Тойн хлопнул ладонью по столу, и я вздрогнул и отпустил.
— Что?
— Вот это и запомни, — сказал он. — Она охотно показывает то, что тебе хочется увидеть. Сходится у тебя? Проверь, не сам ли подложил, чтоб сошлось.
— Я видел залом.
— Видел. И сразу полез туда, где красивее. Красивое, мальчик, часто дороже нужного.
Я смотрел на ободок. Место, к которому я потянулся, действительно было хорошее: чистое, тонкое, точно под мою руку. Но рядом, на полпальца ниже, лежал грубый безопасный вход — некрасивый, рабочий.
— Попробуй ещё раз, — сказал Тойн.
Я облизнул пересохшую губу. Теперь, когда он показал ошибку, ободок стал чужим. Красивый ход по-прежнему светился тонкой щелью, звал пальцы, обещал сделать работу за один выдох. Безопасный ход лежал ниже, под пятном старой смолы; туда надо было входить тупо, медленно, пачкая остриё и терпение.
Я выбрал нижний.
«Течь» пошла хуже. Сопротивление не было сильным, но было неприятным, как скрип мокрой верёвки по ладони. Я держал дыхание, пока жила ободка нехотя отступала, и в какой-то миг едва не дёрнул вверх, к той самой красивой щели. Тойн не хлопнул по столу — только кашлянул, и я вернул руку ниже.
Ободок разошёлся не сразу.

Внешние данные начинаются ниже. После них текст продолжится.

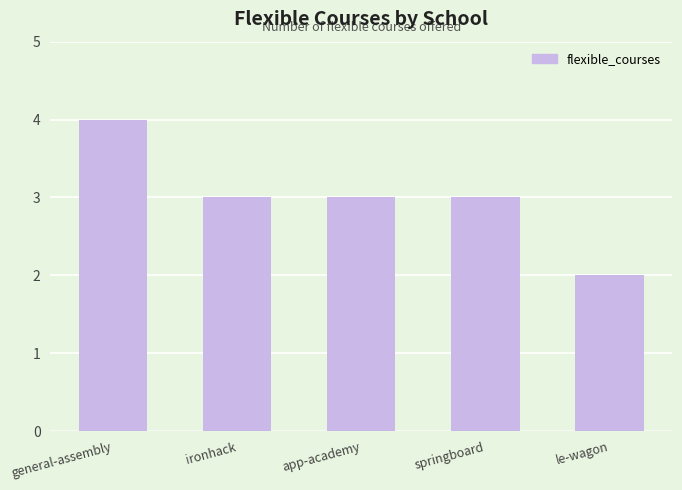

Reading left to right, list all the values displayed in this chart.

general-assembly=4	ironhack=3	app-academy=3	springboard=3	le-wagon=2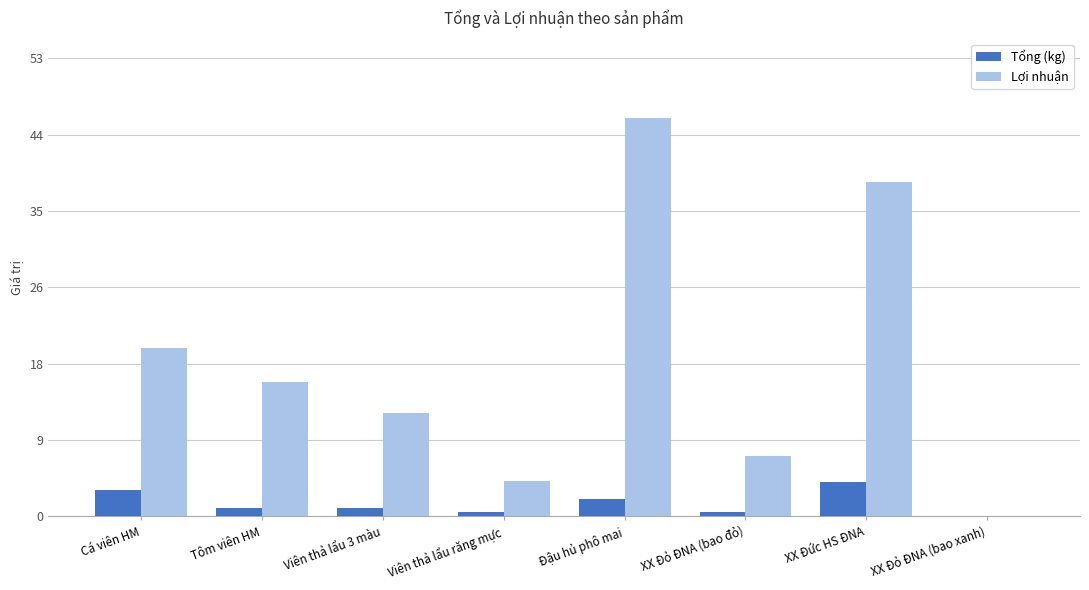

At which label is Lợi nhuận closest to 22?

Cá viên HM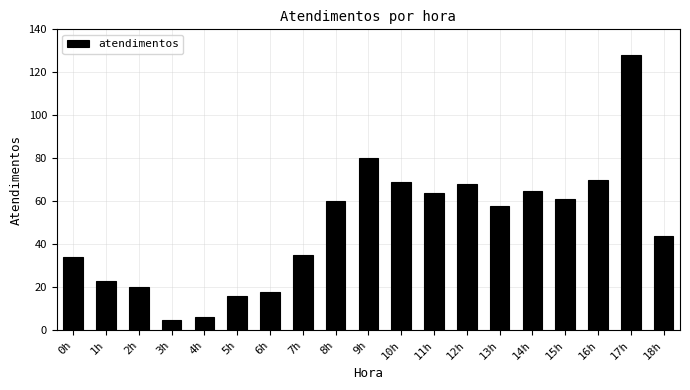

Reading left to right, list all the values displayed in this chart.

34	23	20	5	6	16	18	35	60	80	69	64	68	58	65	61	70	128	44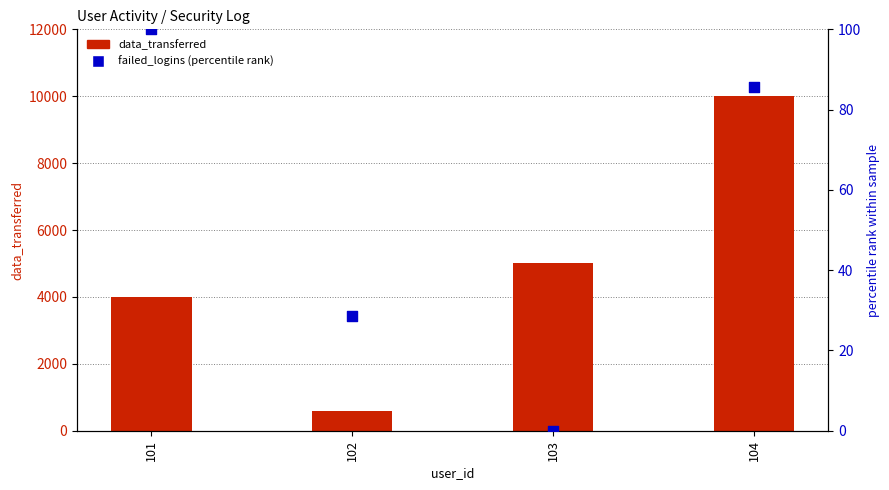

What is the total value across all series at 101?

4100.0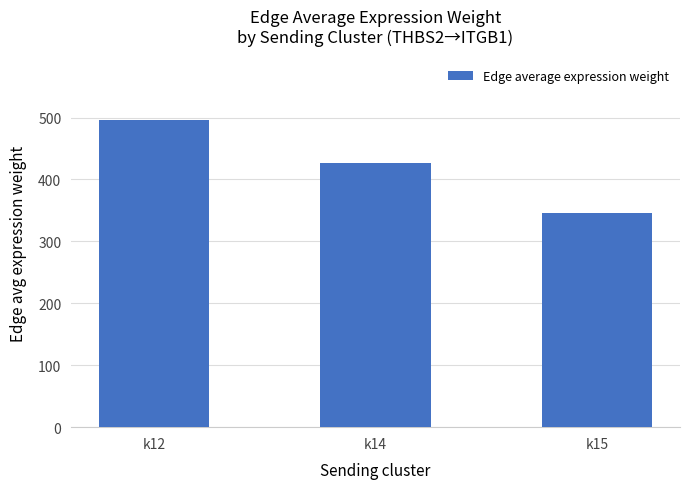

What is the difference between the maximum and minimum values?

149.9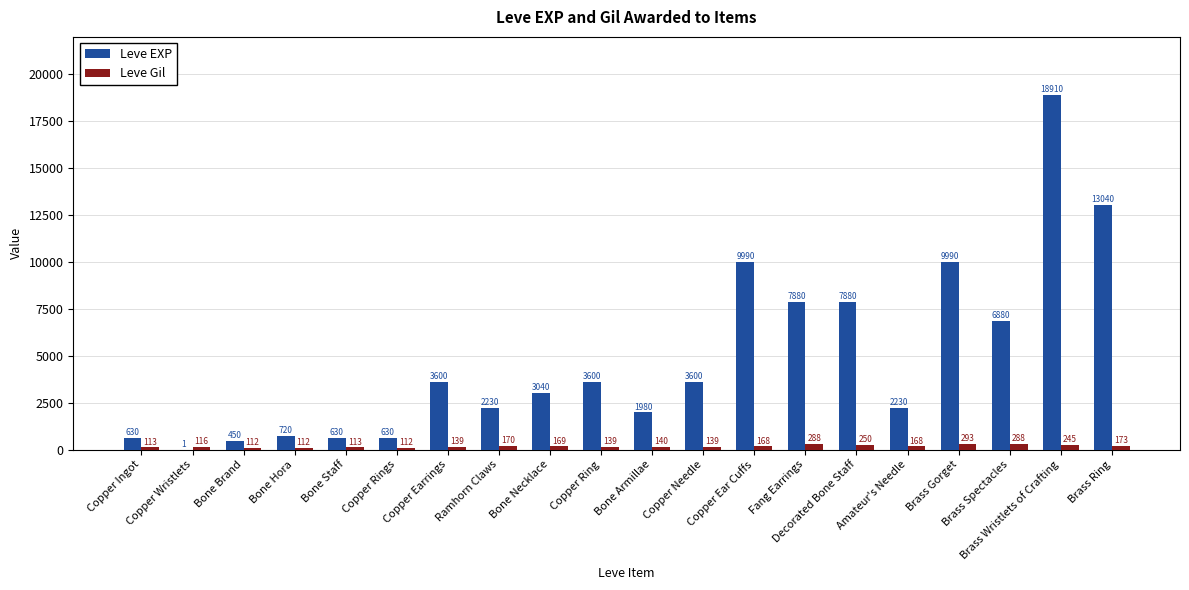

Which series has the largest total across all categories?

Leve EXP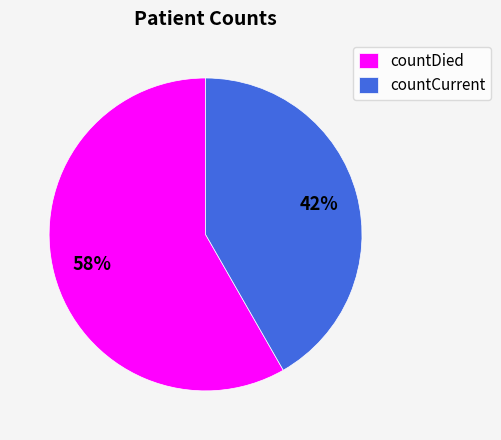

Which slice represents more than half of the pie?

countDied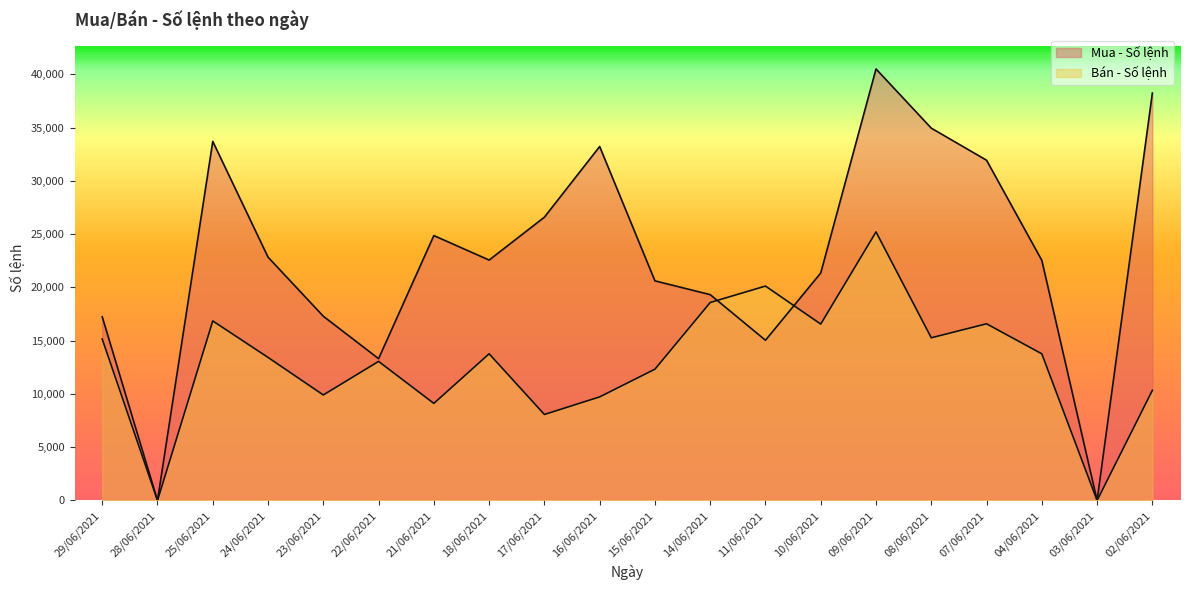

Does the chart have visible grid lines?

No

Сначала треснула смола, потом под ногтем у меня осталась чёрная крошка, потом старый светоч тихо щёлкнул и перестал держаться на упрямстве. Работа вышла некрасивой, зато надёжной.
— Вот, — сказал Тойн. — Слышишь разницу?
— Слышу.
— Нет. Ты слышишь, что получилось. Разницу услышишь, когда захочется, чтоб получилось красиво, а надо будет грязно.
Он забрал ободок, провёл большим пальцем по месту разъёма и кивнул сам себе. Я ждал второй похвалы — она была бы уместна. Я ведь сделал как он сказал, не порвал, не полез в красивое. Но Тойн только бросил крошку смолы в жестяную банку и накрыл «Течь» моей ладонью, будто закрывал ею слишком громкий рот.
— Не одиночкой иди с ней, — сказал Тойн тише. — А лучше не иди вовсе, если дело пахнет чужой работой. Понял?
— Понял.
Я понял слова. Даже обиделся правильно — молча, где-то под рёбрами, там, где вчера ещё было одно чистое «получилось». Тойн дал мне вещь, назвал мастером, а теперь говорил со мной как с мальчишкой, который вот-вот порежется.
Мальчишка и был.
Только в то утро мне это не подходило.
Через дворик прошёл Кетиль. Он шёл к нижнему парапету, к Гарвену-леснику, с тем же ремнём, перетянутым слишком туго, и с той же тряпкой на руке. Увидел нас, кивнул Тойну, меня не узнал — не должен был. Потом зевнул так широко, что чуть не выронил изо рта конец недожёванной лепёшки, и пошёл дальше.